## ASSIGNED TASK
Starting at the line with "The Reverend Ronald D. Pogue" and going on through the line with "The Abbey of", reproduce each line in the records below exactly and nothing more.

- - - - -

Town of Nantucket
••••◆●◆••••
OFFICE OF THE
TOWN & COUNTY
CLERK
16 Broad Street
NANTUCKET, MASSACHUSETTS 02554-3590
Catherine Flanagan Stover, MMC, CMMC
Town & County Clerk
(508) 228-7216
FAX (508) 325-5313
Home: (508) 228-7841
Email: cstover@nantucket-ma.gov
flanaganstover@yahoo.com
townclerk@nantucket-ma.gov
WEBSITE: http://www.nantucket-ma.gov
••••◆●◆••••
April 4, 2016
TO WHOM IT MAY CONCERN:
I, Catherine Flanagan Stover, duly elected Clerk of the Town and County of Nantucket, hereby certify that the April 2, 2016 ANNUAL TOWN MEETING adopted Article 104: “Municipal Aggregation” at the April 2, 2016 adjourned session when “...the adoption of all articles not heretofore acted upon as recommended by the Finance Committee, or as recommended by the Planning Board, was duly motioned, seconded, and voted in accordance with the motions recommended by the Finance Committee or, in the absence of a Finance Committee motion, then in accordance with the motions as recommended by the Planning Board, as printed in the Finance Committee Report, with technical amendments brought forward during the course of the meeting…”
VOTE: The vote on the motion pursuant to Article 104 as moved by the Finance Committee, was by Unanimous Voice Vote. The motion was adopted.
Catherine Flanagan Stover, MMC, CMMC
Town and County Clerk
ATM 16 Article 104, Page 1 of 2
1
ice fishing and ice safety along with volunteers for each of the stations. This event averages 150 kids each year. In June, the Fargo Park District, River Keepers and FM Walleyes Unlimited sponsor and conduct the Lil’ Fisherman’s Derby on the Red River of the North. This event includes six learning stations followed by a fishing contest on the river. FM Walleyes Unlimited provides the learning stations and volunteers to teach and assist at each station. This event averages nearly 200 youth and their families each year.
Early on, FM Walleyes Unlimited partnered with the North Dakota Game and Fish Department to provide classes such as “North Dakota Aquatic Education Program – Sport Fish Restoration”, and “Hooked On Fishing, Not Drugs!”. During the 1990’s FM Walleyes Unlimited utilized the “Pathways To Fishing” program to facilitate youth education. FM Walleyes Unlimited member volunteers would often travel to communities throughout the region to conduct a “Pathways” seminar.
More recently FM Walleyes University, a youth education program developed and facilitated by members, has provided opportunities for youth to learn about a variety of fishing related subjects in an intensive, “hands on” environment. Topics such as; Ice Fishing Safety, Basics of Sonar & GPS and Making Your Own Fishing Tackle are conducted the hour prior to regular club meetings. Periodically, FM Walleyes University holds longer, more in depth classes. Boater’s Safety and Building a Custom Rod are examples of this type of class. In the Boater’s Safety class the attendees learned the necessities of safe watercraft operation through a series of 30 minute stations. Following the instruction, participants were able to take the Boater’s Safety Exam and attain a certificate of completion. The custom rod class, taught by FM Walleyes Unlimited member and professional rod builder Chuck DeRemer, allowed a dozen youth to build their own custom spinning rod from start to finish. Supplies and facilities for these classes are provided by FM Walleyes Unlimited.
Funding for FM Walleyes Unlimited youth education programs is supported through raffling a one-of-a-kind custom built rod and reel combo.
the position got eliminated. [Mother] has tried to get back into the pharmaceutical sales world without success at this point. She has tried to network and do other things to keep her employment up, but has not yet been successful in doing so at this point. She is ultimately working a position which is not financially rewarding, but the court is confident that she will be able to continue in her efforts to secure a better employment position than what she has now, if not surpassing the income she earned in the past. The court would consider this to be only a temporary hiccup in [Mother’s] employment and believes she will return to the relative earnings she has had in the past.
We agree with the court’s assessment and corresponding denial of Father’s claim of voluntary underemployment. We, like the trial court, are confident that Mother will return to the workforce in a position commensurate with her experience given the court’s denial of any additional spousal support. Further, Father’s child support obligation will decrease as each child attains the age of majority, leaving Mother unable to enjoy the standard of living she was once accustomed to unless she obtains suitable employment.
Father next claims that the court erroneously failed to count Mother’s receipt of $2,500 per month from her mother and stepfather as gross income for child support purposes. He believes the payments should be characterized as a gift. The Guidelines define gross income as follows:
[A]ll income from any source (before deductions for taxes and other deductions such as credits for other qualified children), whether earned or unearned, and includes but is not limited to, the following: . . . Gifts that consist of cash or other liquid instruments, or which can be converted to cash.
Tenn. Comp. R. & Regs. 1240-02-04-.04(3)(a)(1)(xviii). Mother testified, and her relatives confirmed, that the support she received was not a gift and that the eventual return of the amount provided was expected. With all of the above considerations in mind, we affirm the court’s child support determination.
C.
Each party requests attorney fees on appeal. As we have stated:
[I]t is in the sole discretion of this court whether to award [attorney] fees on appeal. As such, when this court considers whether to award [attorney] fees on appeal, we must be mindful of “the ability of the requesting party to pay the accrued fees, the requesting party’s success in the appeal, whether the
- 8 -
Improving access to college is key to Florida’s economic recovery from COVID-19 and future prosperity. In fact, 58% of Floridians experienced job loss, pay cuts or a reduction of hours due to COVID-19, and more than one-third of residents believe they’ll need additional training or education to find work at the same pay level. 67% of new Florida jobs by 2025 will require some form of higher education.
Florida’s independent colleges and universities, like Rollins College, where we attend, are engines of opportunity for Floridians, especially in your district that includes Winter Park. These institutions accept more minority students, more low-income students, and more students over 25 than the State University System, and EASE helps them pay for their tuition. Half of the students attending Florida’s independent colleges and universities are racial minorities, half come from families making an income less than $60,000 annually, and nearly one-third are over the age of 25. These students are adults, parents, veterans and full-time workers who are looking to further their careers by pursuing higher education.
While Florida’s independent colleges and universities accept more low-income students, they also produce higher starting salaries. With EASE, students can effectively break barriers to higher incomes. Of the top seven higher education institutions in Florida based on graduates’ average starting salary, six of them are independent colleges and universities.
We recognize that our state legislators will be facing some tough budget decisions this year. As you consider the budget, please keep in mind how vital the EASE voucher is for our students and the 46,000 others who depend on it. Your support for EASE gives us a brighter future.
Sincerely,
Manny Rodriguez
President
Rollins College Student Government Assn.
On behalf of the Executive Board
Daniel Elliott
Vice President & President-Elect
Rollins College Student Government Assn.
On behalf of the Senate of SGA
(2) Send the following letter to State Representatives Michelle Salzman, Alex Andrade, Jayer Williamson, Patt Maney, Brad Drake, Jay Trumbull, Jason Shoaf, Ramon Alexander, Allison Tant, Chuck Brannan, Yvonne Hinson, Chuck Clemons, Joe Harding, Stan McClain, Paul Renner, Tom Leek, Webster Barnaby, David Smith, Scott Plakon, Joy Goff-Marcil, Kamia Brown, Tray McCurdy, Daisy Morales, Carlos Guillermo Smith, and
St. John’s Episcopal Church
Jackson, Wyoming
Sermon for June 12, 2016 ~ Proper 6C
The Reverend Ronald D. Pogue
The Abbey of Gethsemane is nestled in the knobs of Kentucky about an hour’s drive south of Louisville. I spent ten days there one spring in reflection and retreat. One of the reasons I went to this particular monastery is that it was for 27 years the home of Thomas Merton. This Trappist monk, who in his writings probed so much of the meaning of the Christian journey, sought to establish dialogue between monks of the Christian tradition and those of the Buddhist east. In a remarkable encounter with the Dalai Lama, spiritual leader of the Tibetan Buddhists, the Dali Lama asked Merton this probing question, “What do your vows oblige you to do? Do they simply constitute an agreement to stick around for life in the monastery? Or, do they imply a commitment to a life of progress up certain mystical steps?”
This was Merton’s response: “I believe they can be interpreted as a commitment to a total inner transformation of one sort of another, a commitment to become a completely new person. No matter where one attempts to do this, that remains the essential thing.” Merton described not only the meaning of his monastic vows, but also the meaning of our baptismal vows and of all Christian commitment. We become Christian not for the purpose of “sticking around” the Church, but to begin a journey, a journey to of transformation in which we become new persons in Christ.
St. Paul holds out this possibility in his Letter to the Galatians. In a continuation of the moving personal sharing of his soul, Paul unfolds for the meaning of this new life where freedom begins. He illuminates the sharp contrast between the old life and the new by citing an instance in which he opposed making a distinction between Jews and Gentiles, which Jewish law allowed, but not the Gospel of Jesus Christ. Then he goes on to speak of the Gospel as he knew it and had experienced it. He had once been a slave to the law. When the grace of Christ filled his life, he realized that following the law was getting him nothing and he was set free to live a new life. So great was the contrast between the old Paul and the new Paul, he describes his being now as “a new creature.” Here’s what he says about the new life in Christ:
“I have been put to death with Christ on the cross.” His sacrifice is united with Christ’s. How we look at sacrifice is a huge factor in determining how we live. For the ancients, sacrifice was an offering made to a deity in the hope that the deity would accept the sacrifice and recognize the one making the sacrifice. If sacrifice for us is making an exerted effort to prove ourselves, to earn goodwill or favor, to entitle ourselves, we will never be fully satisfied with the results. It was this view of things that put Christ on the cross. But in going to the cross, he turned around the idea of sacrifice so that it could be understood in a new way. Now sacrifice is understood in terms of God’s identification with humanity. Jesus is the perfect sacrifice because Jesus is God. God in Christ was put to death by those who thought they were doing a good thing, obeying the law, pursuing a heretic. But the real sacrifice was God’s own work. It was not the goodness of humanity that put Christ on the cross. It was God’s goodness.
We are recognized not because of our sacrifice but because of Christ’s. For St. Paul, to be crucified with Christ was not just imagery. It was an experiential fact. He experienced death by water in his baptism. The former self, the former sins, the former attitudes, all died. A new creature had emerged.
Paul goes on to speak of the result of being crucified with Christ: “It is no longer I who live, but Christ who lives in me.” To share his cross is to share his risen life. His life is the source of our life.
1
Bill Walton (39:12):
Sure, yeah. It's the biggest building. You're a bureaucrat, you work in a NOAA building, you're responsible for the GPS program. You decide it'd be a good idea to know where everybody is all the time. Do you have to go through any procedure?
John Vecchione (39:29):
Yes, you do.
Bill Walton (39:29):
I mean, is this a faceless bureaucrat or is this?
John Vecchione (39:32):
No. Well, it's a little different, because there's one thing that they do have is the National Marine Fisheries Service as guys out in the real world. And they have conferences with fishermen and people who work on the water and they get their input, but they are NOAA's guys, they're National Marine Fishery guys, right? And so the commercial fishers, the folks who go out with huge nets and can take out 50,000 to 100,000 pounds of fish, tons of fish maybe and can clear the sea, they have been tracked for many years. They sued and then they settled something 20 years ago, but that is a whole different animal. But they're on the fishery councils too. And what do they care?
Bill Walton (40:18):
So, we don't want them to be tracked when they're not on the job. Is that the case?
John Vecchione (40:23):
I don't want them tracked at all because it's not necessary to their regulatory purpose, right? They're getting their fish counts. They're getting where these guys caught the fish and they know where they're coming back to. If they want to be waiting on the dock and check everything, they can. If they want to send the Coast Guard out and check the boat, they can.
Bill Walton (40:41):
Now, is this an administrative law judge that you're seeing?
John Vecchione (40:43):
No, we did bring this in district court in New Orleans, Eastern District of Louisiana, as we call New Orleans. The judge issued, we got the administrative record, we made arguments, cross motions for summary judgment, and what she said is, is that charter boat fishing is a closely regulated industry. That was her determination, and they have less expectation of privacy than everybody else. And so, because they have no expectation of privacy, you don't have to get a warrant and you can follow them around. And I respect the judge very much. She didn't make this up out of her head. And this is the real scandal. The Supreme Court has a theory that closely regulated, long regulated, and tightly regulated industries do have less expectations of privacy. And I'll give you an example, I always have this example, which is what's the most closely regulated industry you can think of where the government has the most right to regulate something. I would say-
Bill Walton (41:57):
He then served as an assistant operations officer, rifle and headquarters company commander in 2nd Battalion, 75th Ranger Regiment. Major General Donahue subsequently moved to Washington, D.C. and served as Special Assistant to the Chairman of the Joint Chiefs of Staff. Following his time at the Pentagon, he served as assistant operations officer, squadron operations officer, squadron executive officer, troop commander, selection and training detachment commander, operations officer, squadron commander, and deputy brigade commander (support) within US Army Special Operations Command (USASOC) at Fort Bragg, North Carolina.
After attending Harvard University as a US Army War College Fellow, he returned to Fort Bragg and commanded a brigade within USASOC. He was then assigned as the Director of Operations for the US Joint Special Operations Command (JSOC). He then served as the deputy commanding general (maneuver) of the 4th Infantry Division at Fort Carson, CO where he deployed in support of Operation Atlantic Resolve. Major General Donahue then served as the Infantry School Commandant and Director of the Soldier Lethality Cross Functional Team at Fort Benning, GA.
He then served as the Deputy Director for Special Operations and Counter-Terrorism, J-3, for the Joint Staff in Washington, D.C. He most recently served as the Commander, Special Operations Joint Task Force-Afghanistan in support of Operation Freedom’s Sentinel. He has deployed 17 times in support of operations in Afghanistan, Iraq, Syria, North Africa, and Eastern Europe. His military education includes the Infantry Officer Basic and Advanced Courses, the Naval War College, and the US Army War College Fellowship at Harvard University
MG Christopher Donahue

- - - - -

## FINAL ANSWER
The Reverend Ronald D. Pogue
The Abbey of Gethsemane is nestled in the knobs of Kentucky about an hour’s drive south of Louisville. I spent ten days there one spring in reflection and retreat. One of the reasons I went to this particular monastery is that it was for 27 years the home of Thomas Merton. This Trappist monk, who in his writings probed so much of the meaning of the Christian journey, sought to establish dialogue between monks of the Christian tradition and those of the Buddhist east. In a remarkable encounter with the Dalai Lama, spiritual leader of the Tibetan Buddhists, the Dali Lama asked Merton this probing question, “What do your vows oblige you to do? Do they simply constitute an agreement to stick around for life in the monastery? Or, do they imply a commitment to a life of progress up certain mystical steps?”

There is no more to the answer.